What you need to do: The full set of entries below must be returned exactly as shown.

Records to use:
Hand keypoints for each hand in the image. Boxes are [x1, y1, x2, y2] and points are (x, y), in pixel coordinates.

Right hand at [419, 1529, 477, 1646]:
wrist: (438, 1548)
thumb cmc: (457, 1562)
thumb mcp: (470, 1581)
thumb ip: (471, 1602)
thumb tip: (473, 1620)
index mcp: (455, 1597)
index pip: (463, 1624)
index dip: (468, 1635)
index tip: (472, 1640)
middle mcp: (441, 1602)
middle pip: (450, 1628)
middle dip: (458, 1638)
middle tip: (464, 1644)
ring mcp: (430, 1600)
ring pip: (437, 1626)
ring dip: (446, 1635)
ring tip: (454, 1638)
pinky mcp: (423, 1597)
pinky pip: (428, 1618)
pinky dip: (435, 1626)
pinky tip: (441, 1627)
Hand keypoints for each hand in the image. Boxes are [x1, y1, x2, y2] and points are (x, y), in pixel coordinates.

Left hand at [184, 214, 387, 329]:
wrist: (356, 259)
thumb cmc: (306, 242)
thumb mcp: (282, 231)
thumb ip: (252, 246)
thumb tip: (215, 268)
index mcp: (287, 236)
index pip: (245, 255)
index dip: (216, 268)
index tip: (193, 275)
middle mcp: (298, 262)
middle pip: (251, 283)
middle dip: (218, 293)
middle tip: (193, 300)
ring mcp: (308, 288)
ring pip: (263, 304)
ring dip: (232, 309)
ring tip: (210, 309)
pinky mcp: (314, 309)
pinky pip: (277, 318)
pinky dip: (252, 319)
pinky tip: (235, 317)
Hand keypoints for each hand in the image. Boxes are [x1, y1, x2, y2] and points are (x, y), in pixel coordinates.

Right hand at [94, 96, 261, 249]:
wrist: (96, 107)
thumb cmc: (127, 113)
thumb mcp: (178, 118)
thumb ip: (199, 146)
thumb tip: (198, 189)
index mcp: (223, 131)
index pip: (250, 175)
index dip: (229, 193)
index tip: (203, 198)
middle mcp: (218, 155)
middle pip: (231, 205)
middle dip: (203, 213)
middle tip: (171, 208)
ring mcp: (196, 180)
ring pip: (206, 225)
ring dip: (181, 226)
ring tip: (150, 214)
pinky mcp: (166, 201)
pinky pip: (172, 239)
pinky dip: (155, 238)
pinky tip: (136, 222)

Answer to the exercise:
Hand keypoints for each hand in the image. Boxes are [x1, y1, x2, y2] and points are (x, y), in pixel coordinates.

Right hand at [419, 1529, 477, 1646]:
wrist: (438, 1548)
thumb cmc: (457, 1562)
thumb mcp: (470, 1581)
thumb ip: (471, 1602)
thumb tip: (473, 1620)
index mcp: (455, 1597)
index pip: (463, 1624)
index dip: (468, 1635)
index tip: (472, 1640)
middle mcp: (441, 1602)
middle pip: (450, 1628)
middle dip: (458, 1638)
middle tip: (464, 1644)
ring mcp: (430, 1600)
ring pip: (437, 1626)
ring dip: (446, 1635)
ring tip: (454, 1638)
pinky mcp: (423, 1597)
pinky pip: (428, 1618)
pinky dip: (435, 1626)
pinky tip: (441, 1627)
Hand keypoints for each hand in the image. Boxes are [x1, y1, x2, y2] and points are (x, y), in pixel coordinates.

Left hand at [184, 214, 387, 329]:
wrist: (356, 259)
thumb cmc: (306, 242)
thumb mcp: (282, 231)
thumb ip: (252, 246)
thumb tip: (215, 268)
index mcp: (287, 236)
index pip: (245, 255)
index dip: (216, 268)
index tip: (193, 275)
middle mcp: (298, 262)
middle pip: (251, 283)
middle dip: (218, 293)
middle tip: (193, 300)
ring mcp: (308, 288)
ring pip: (263, 304)
ring dip: (232, 309)
ring tip: (210, 309)
pinky mcp: (314, 309)
pinky pip: (277, 318)
pinky dip: (252, 319)
pinky tip: (235, 317)
Hand keypoints for each hand in the image. Boxes are [x1, y1, x2, y2] and points are (x, y), in pixel coordinates.

Right hand at [94, 96, 261, 249]:
wrist: (96, 107)
thumb cmc: (127, 113)
thumb mcp: (178, 118)
thumb ip: (199, 146)
thumb tip: (198, 189)
index mcp: (223, 131)
index pip: (250, 175)
index dip: (229, 193)
index tip: (203, 198)
middle mcp: (218, 155)
middle pip: (231, 205)
middle dip: (203, 213)
middle tip: (171, 208)
ring mcp: (196, 180)
ring pip: (206, 225)
ring dip: (181, 226)
ring tip: (150, 214)
pinky mcp: (166, 201)
pinky pip: (172, 239)
pinky dip: (155, 238)
pinky tip: (136, 222)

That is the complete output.